(Supplied passage):
So? What is the point? Does this mean that naked tribes in the Brazillian
rain forest are not human?

Jim wrote:
>>7. Art: "Cro-Magnon art was startlingly beautiful and highly sophisticated
in both style and technique." [Id.]<<

Once again, so what? The first cave paintings and the most venus figurines
were from the Perigordians who lived prior to 20,000 years ago. But their
successors, the Solutreans, were poor artists and did not paint in caves.
The Azilians who lived around 12,500 were incompetent as artists and left
little art other than painted pebbles. Art is always produced by humans but
it is not definitive of humanity. You can be human and never draw a single
picture in your life. In fact, lots of human cultures in other parts of the
world living at the same time as Cro-Magnon, did not produce any art of this
magnitude. Maybe those people were not spiritual? Dickson writes:

"However, none of these regions has ever produced parietal or mobiliary art
of the quality or on the scale of southwestern Europe and a satisfactory
reason for this has yet to be adduced depsite the imporance of such an
explanation to our understanding of the evolution of Homo sapiens sapiens."
Bruce Dickson, The Dawn of Belief, University of Arizona Press, p. 105.

And considering the people in Europe who did not produce art at the time, one
must ask if they were not spiritual also. Fagan writes:

"In westeern Europe, both portable art objects and cave art tend to
concentrate at relatively few sites, at such famous locations as Lascaux in
the Perigord, Trois Freres in the Pyrenees, and Altamira in northern Spain.

Saved data entries:
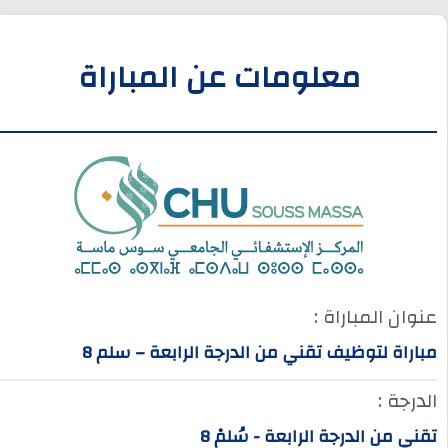
معلومات عن المباراة
عنوان المباراة :
مباراة لتوظيف تقني من الدرجة الرابعة – سلم 8
الدرجة :
تقني من الدرجة الرابعة - سُلمْ 8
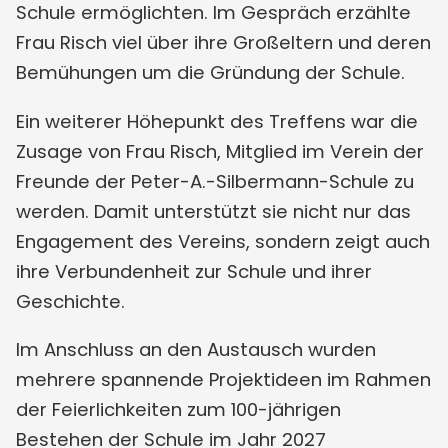
Schule ermöglichten. Im Gespräch erzählte
Frau Risch viel über ihre Großeltern und deren
Bemühungen um die Gründung der Schule.
Ein weiterer Höhepunkt des Treffens war die
Zusage von Frau Risch, Mitglied im Verein der
Freunde der Peter-A.-Silbermann-Schule zu
werden. Damit unterstützt sie nicht nur das
Engagement des Vereins, sondern zeigt auch
ihre Verbundenheit zur Schule und ihrer
Geschichte.
Im Anschluss an den Austausch wurden
mehrere spannende Projektideen im Rahmen
der Feierlichkeiten zum 100-jährigen
Bestehen der Schule im Jahr 2027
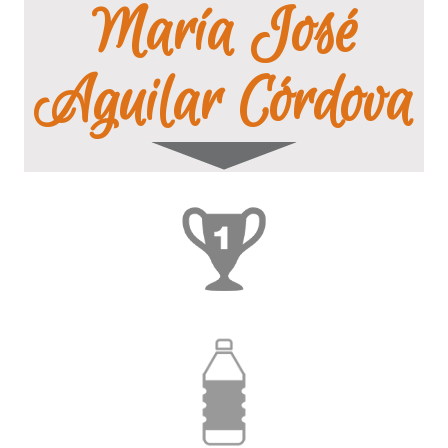
María José
Aguilar Córdova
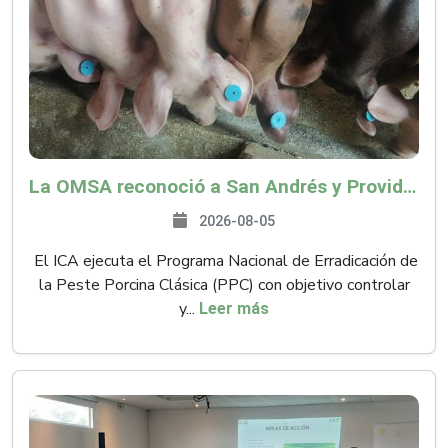
La OMSA reconoció a San Andrés y Providencia como zona libre de Peste Porcina Clásica (PPC)
2026-08-05
El ICA ejecuta el Programa Nacional de Erradicación de
la Peste Porcina Clásica (PPC) con objetivo controlar
y...
Leer más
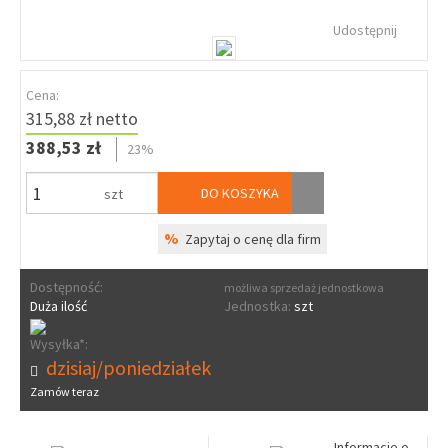
Udostępnij
Cena:
315,88 zł netto
388,53 zł
23%
DO KOSZYKA
szt
%
Zapytaj o cenę dla firm
Dostępność:
możliwa sprzedaż jednostkowa
Duża ilość
Jednostka:
szt
Wysyłka*:
dzisiaj/poniedziałek
Zamów teraz
Informacje o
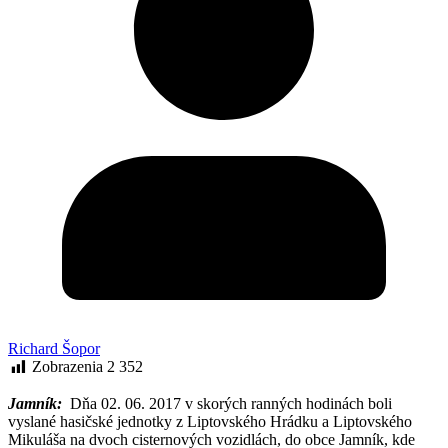
Richard Šopor
Zobrazenia
2 352
Jamník:
Dňa 02. 06. 2017 v skorých ranných hodinách boli
vyslané hasičské jednotky z Liptovského Hrádku a Liptovského
Mikuláša na dvoch cisternových vozidlách, do obce Jamník, kde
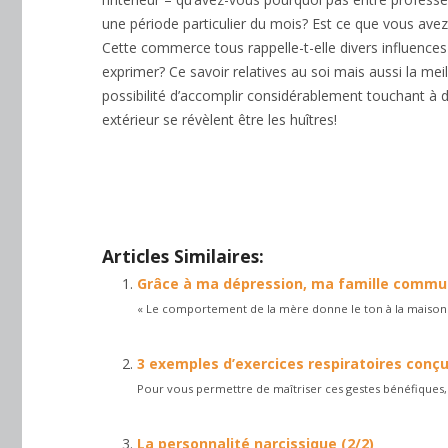
une période particulier du mois? Est ce que vous avez
Cette commerce tous rappelle-t-elle divers influences
exprimer? Ce savoir relatives au soi mais aussi la mei
possibilité d’accomplir considérablement touchant à
extérieur se révèlent être les huîtres!
Profitez de ces bons vieux jours libres psychologue ix
Thérapie bruxelles
Centre psychologique ixelles
tout d
ensuite, voire, d’ailleurs, encore, de plus, quant à, n
Articles Similaires:
Grâce à ma dépression, ma famille commu
« Le comportement de la mère donne le ton à la maison » .
3 exemples d’exercices respiratoires conç
Pour vous permettre de maîtriser ces gestes bénéfiques, i
La personnalité narcissique (2/2)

(List of tasks):
1. Using the post on Cro-Magnon art, decide whether each statement agrees with it. Answer yes or no, and quote the words that settle each one. (a) The Solutreans painted in caves. (b) The Azilians left little art besides painted pebbles. (c) Dickson's book was published by the University of Arizona Press.
2. In the post on Cro-Magnon art, which people produced the first cave paintings?
3. Carry on the post about Cro-Magnon art, starting after its final sentence.

(Outputs in order):
1.
(a) No: "the Solutreans, were poor artists and did not paint in caves."
(b) Yes: "left little art other than painted pebbles."
(c) Yes: "Bruce Dickson, The Dawn of Belief, University of Arizona Press, p. 105."

2. The Perigordians, who lived prior to 20,000 years ago.

3.
No less than 60 percent of all Perigord portable art comes from four sites.
In the Ariege region of the Pyrenees, four caves account for nearly 84
percent of all the wall art."~Brian Fagan, The Journey From Eden, London:
Thames and Hudson, 1990, p. 171

Since only a relatively small portion of the European population produced
art, to say that art is definitive of spirituality condemns a lot of modern
looking people to a non-spiritual status.

Jim wrote:
>>11. Cro-Magnon burial practices "clearly demonstrate a belief in an
afterlife, a very advanced religious concept. Instead of merely disposing of
corpses for sanitary purposes, or out of simple affectio for the departed,
as appears to be the case in Neanderthal burials, Upper Paleolithic man
buried his dead ceremoniously with a great many objects." [Id. at 194]<<

Neanderthal's also buried their dead with more than just a "dispose of the
body' mentality. The recent Science News wrote:

"The infant's delicate skeeton lay on its back, arms extended and legs
bent upward, at the bottom of a 5-foot-deep pit someone had dug perhaps
50,000
to 70,000 years ago. A limestone slab nudged against the top of the shild's
skull, and a small triangular piece of flint rested at about the spot where
the
tot's heart had once beat.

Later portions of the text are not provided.